= SUPPLIED TEXT =
-=-=-=-=-
Research, improvement and application of mechanistic, biochemical, dynamic models of metabolism in lactating dairy cattle

Models are representations of reality. The fields of nutrition, metabolism and biomedicine have used models to aid in research and its applications since before World War II. A model, or a modeling approach, to research may also be defined as an ordered way of describing knowledge of some ‘real’ system. Such models have been useful in ordering our knowledge into practical systems to describe nutrient requirements of agricultural animals. The ability to describe metabolic transactions, and their resultant affects on nutrient requirements, is critical to the continued ability to raise food-producing animals in efficient ways around the world. Models of increasing complexity, ever grounded in validated research data, will continue to improve. The only way to eventually define the true complexity of the organisms that we are dealing with is to have an ordered model approach which, in a planned iterative fashion, asks complex questions and increases our knowledge with the clear answers we receive. A mechanistic, dynamic model of metabolism exists in the dairy cow (Molly, Modelling Ruminant Digestion and Metabolism. Chapman & Hall, New York, USA, p. 469.) and allows testing of complex hypotheses on the nutrition of the dairy cow. A major area for which we still lack full understanding is metabolism in early lactation. A series of model challenges has determined that descriptions of basic processes (such as ion pumping, protein and fat turnover rates, and increased metabolic costs associated with increased intake) in this model are inadequate. Milk production can be described very well from feed inputs. However, errors in the biochemical transactions of viscera and muscle tissue result in excess energy accumulation in adipose tissue. A hypothesis, based on validated experimental evidence explicit in the Molly model, and on observations made since construction of the model, is that simulated rates of energy use in the viscera, probably due to the hormonal and nutrient intake changes that take place in early lactation, are too low in the model. A corollary hypothesis is that rates of energy use by the body, especially in protein turnover and its associated metabolic costs are also too low. Simulations increasing these energetic costs resulted in realistic reductions in body fat relative to observed experimental data. These hypotheses become the framework for continued experimentation and incorporation of new information into the model.
-=-=-=-=-
= EXERCISE DIRECTIONS =
List every field that the dairy cattle modeling text says has used models to aid in research and its applications since before World War II.

Pose landmark coordinates
-=-=-=-=-
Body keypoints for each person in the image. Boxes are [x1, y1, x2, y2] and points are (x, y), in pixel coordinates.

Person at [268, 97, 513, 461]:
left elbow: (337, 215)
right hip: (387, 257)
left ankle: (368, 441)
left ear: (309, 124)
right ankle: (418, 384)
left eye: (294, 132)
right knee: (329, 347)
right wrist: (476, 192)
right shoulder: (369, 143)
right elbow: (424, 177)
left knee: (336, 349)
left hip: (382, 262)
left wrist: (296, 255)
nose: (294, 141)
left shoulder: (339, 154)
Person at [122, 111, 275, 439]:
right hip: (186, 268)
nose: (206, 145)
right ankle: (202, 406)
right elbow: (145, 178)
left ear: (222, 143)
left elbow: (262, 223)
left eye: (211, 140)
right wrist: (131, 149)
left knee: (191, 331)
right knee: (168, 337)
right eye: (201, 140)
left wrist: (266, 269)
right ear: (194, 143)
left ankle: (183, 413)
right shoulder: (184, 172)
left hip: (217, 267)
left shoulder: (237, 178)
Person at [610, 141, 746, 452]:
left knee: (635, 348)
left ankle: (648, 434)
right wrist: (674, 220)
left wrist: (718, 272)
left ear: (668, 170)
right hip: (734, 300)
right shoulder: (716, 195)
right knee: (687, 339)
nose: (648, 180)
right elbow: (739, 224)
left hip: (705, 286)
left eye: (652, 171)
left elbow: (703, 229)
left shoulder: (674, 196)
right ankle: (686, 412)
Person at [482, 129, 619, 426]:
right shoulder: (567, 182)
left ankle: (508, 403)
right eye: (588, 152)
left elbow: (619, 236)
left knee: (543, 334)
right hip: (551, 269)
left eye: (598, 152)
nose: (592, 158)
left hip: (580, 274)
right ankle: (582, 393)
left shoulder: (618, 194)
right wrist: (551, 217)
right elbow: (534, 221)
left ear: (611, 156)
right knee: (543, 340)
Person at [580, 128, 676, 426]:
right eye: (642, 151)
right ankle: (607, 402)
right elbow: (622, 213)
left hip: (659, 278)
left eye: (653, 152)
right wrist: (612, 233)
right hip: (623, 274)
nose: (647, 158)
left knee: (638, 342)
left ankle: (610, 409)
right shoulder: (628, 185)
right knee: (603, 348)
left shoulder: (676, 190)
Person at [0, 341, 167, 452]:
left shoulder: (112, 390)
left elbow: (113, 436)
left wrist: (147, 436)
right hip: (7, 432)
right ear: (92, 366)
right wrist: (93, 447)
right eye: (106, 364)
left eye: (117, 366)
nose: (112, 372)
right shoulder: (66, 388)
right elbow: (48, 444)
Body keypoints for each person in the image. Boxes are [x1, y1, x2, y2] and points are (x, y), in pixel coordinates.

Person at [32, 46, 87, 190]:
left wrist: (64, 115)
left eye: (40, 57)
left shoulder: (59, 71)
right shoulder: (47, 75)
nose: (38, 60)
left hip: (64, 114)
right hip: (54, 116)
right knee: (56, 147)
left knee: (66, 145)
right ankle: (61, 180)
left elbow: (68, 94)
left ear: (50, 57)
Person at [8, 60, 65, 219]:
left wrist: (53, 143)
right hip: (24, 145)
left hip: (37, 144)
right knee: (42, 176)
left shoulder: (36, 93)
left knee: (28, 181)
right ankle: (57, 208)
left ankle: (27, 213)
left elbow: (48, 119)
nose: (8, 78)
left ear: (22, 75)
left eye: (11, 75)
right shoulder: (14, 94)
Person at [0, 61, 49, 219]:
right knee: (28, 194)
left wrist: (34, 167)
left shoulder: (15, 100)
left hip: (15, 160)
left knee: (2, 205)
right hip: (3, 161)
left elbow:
-=-=-=-=-
= RESPONSE AREA =
Nutrition, metabolism, biomedicine